Many years ago, a part of my responsibilities was for the marketing of Ski yoghurt in Australia. At that time, all 1kg yoghurt came in round tubs, it was easy, cheap, all the filling equipment was designed for round tubs, as it was the cheapest shape to produce and print, anything else was a dumb idea, and would cost a motzza. I changed Ski to a rectangular tub, and sales tripled overnight, and the market was changed. Consumers for a number of simple, practical, but to then unspoken reasons, preferred a rectangular tub

The whole industry had been dependent on the manufacturers of the filling equipment, who supplied machinery designed to deliver the least cost option, nobody was silly enough to even consider an added cost alternative, so round tubs were the standard, all operational equipment was optimised for  round tubs, and the suggestion that you should retool a factory for an alternative was never considered.  It’s just that consumers when given the choice abandoned the round tub overnight, and retailers,  reaslising a rectangulat tub offered better shelf utilisation, were happy to put them on shelf.  

When looking for opportunities, consider the things that are just “there” that are part of the fabric, and are as a result taken for granted, and find one to change.

How do you choose?

This almost completed Federal election was about a lot of things, many of them contradictory, and beyond the wisdom of the bulk of the electorate to distinguish the rhetoric and spin from the facts. Does the sad view of the crumbling social and economic infrastructure taken by Paul Krugman in the NY Times apply as much to Australia as it does to the US?

Take the NBN broadband “debate” for instance. Depending on which commentator you read, or listen to, the answer is different, a 45 billion dollar bet on technology and a future need for the 100mps speeds to be delivered, or a 6 billion dollar patch up that will allow markets and technological developments to deliver a satisfactory  outcome. All the other debates in this election, health, education, infrastructure, and the rest (apart from the localised pork-barreling, everyone knows what that is for) are in the same boat, long on words, and promises, short on anything resembling a responsible analysis of the things we know, and assumptions underpinning those we do not know much about, but that may emerge.
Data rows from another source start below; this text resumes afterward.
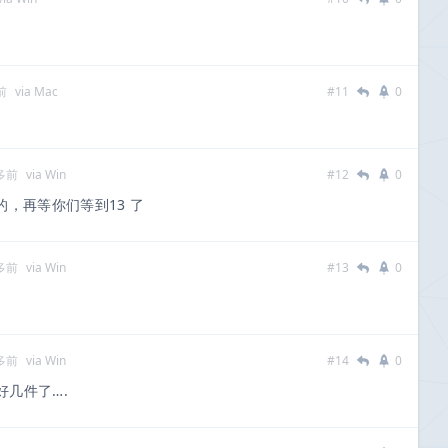
前
via Mac
#11
0
多前
via Win
#12
0
对的，再等你们等到13 了
多前
via Win
#13
0
多前
via Win
#14
0
几件了….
One thing I believe, is that unless we have some sort of vision about where we need to be, and what we need to do to get there, together with the long term investments that need to be made, the institutions we currently have will erode further, as is apparently happening in the US.

As a start, lets find a way to bring back some of the manufacturing capability that has been exported over the last 20 years, as it is pretty clear now that actually making stuff is far better in the long run for the whole economy than just managing the transactions. 

Scale, speed and technology

The challenge of competing successfully in the digital age is to build the advantages of scale, without  the inertia of the bureaucratic structures that usually come with it as a means to manage and control  activities and investment priorities, not to mention the governance and compliance challenges.

This remains as true for services delivery as it is of manufacturing demand chains, private, NFP  and public sectors.

The evolution of technology and its application to communication has wrought profound changes in the way we manage, and the pace is quickening.

For those of us who remember the emergence of the Fax, just 30 odd years ago, the sense that something extraordinary had happened was profound, but who has used a fax for the last 5 years? Since then email has emerged, followed by an explosion of web tools and mobile technology.

 It is probable that the next innovation is just around the corner, are you ready?